## Exercises to complete
1) Write out the text on explainable AI word for word, starting with "Here are examples" and going on through "or wasn’t approved.".
2) Please extend the text on explainable AI, picking up after its last sentence.

## Exercise text
★ ★ ★ ★ ★ ★ ★
To expand on the idea of what constitutes XAI, the National Institute of Standards (NIST), part of the U.S. Department of Commerce, defines four principles of explainable artificial intelligence:

  • An AI system should supply “evidence, support, or reasoning for each output.”
  • An AI system should provide explanations that its users can understand.
  • Explanation accuracy. An explanation should accurately reflect the process the AI system used to arrive at the output.
  • Knowledge limits. An AI system should operate only under the conditions it was designed for and not provide output when it lacks sufficient confidence in the result.

Examples of XAI principles

Here are examples of how these principles apply.

Explanation
NIST defines five types of explanation:

  • Inform the subject of an algorithm. An obvious example would be an explanation of why a loan was or wasn’t approved.
  • Build societal trust in an AI system. Rather than explain particular outputs, some types of explanations justify the model and the approach used in order to increase trust. This might include explaining the purpose of the algorithm, how it was created, what data was used and where it came from, and what its strengths and limitations are.
  • Satisfy compliance or regulatory requirements. As AI algorithms become increasingly important in regulated industries, they need to be able to demonstrate adherence to regulations. For example, AI algorithms for self-driving should explain how they comply with applicable traffic regulations.
  • Assist with further system development. During AI development, technical staff need to understand where and why a system generates the wrong output in order to improve the system.
  • Benefit the algorithm’s owner. Enterprises are deploying AI across all industries, expecting to gain significant benefit. For example, a streaming service benefits from explainable recommendations that keep users subscribing to the service.

Meaningful
The principle of meaningfulness is satisfied when a user understands the explanation provided. For a given AI algorithm, there may be different types of users who require explanations. In the self-driving car example, an explanation that satisfies the driver of the car, like “the AI categorized the plastic bag in the road as a rock, and therefore took action to avoid hitting it” would not satisfy the needs of an AI developer attempting to correct the problem. The developer needs to understand why the plastic bag was misclassified.

Explanation accuracy
Explanation accuracy is separate from output accuracy. An AI algorithm needs to accurately explain how it reached its output. If a loan approval algorithm explains a decision based on an applicant’s income and debt when the decision was actually based on the applicant’s zip code, the explanation is not accurate.

Knowledge limits
An AI system can reach its knowledge limits in two ways. The input could be outside the expertise of the system. NIST uses the example of a system built to classify bird species. If you give it a picture of an apple, the system should explain that the input is not a bird. Alternatively, if you give the system a blurry picture, it should report that it cannot identify the bird in the image, or that its identification has very low confidence.
★ ★ ★ ★ ★ ★ ★
## Records supplied
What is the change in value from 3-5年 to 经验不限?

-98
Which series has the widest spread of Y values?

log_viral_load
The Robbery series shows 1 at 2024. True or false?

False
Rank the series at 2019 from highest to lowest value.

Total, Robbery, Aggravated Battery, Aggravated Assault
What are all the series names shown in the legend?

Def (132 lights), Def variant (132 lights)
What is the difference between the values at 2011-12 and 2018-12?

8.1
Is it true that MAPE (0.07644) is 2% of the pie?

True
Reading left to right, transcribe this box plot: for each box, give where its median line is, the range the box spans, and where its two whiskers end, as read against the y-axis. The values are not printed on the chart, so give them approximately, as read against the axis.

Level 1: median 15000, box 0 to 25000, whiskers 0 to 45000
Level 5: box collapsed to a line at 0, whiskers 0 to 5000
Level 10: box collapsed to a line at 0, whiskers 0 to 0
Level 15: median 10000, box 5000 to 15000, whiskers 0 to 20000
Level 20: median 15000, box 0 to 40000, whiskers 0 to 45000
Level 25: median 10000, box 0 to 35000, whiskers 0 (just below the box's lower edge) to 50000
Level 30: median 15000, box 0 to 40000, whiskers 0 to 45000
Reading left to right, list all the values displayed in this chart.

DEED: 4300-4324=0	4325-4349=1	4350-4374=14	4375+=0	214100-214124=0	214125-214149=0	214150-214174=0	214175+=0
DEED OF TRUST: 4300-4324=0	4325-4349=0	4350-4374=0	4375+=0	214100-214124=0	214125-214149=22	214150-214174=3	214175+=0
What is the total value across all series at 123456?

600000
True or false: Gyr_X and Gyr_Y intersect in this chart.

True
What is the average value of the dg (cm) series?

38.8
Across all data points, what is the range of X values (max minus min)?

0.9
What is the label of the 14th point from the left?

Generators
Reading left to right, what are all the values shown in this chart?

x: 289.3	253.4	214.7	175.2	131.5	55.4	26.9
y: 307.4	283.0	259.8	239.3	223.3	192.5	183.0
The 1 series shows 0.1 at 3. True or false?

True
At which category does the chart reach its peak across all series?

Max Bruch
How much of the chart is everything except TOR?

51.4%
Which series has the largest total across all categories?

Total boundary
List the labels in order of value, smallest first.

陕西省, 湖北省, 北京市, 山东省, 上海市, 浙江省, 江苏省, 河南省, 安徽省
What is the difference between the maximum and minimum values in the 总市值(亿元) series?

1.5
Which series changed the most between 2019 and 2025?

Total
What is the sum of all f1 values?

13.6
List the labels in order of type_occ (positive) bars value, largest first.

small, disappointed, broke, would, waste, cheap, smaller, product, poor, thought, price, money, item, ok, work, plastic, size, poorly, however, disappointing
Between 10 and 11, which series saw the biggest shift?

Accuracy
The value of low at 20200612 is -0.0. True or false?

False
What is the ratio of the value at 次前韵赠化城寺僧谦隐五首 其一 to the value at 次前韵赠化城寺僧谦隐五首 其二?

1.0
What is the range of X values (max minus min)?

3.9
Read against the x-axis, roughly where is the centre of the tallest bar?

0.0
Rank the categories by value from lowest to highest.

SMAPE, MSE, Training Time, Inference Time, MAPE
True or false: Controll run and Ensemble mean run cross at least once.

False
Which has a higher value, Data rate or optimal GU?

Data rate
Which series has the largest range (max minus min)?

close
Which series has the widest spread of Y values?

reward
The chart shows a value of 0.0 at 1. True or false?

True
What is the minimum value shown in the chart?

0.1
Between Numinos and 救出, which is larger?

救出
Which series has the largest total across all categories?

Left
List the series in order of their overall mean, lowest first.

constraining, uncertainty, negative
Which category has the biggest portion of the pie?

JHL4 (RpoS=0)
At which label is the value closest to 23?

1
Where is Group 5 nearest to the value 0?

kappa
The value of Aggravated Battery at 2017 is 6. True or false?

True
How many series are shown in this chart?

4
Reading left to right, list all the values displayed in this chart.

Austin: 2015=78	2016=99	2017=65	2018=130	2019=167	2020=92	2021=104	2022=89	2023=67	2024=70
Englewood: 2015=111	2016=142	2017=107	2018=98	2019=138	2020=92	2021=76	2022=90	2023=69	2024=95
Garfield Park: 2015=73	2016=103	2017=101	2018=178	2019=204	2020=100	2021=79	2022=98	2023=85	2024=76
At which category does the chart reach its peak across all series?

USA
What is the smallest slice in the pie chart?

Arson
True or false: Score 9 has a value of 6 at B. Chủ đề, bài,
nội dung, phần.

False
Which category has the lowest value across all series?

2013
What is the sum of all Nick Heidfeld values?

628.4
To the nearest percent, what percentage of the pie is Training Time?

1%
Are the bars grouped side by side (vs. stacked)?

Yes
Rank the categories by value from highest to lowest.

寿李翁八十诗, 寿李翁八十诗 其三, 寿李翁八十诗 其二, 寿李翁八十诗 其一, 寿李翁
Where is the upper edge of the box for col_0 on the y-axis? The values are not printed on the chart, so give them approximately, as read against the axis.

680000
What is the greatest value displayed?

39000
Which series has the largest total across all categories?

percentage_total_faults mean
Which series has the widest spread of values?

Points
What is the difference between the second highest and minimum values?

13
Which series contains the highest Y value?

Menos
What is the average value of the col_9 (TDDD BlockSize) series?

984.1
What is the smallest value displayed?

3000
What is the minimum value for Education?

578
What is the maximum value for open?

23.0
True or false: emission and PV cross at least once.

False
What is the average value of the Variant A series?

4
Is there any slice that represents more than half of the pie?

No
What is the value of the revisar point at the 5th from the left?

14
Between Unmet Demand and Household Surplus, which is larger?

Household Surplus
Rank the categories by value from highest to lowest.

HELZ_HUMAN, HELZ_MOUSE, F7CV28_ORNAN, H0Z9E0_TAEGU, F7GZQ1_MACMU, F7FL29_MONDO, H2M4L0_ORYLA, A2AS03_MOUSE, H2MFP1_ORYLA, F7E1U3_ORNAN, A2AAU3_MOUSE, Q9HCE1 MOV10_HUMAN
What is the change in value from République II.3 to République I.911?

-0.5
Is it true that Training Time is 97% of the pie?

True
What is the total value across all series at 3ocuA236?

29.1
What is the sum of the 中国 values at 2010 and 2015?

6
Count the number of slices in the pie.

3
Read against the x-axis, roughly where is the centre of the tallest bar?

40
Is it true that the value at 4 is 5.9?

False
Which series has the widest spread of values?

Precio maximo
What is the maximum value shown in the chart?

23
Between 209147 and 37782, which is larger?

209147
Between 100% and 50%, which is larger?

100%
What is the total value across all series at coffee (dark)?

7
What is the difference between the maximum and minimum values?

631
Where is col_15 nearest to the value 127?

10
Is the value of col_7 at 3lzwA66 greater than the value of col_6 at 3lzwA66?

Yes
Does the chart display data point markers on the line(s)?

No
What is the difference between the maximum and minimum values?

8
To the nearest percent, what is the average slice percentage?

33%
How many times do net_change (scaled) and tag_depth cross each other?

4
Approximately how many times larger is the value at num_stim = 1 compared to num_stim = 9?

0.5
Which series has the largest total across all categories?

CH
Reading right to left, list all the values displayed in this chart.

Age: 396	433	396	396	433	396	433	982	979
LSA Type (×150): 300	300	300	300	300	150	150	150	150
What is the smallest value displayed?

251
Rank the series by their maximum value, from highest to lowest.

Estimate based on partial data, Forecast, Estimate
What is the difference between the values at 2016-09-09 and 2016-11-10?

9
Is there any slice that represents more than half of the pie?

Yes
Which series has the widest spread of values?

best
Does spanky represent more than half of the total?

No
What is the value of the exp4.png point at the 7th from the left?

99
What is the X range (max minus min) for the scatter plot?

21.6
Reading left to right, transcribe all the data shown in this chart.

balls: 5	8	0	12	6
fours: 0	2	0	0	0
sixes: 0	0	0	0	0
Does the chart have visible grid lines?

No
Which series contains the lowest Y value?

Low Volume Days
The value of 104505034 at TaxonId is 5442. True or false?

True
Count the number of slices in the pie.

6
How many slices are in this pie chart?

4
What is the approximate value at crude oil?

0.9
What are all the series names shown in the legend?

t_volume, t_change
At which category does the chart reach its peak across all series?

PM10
★ ★ ★ ★ ★ ★ ★
## Expected responses
1)
Here are examples of how these principles apply.

Explanation
NIST defines five types of explanation:

  • Inform the subject of an algorithm. An obvious example would be an explanation of why a loan was or wasn’t approved.

2)
How does explainable AI work?

These principles help define the output expected from XAI, but they don’t offer any guidance on how to reach that output. It can be useful to subdivide XAI into three categories:

  • Explainable data. What data went into training a model? Why was that data chosen? How was fairness assessed? Was any effort made to remove bias?
  • Explainable predictions. What features of a model were activated or used to reach a particular output?
  • Explainable algorithms. What are the individual layers that make up the model, and how do they lead to the output or prediction?

For neural networks in particular, explainable data is the only category that is straightforward to achieve—at least in principle. Much ongoing research is focused on how to achieve explainable predictions and algorithms. There are two current approaches to explainability:

  • Proxy modeling. A different type of model such as a decision tree is used to approximate the actual model. Because it’s an approximation, it can differ from the true model results.
  • Design for interpretability. Models are designed to be easy to explain. This approach runs the risk of reducing the predictive power or overall accuracy of a model.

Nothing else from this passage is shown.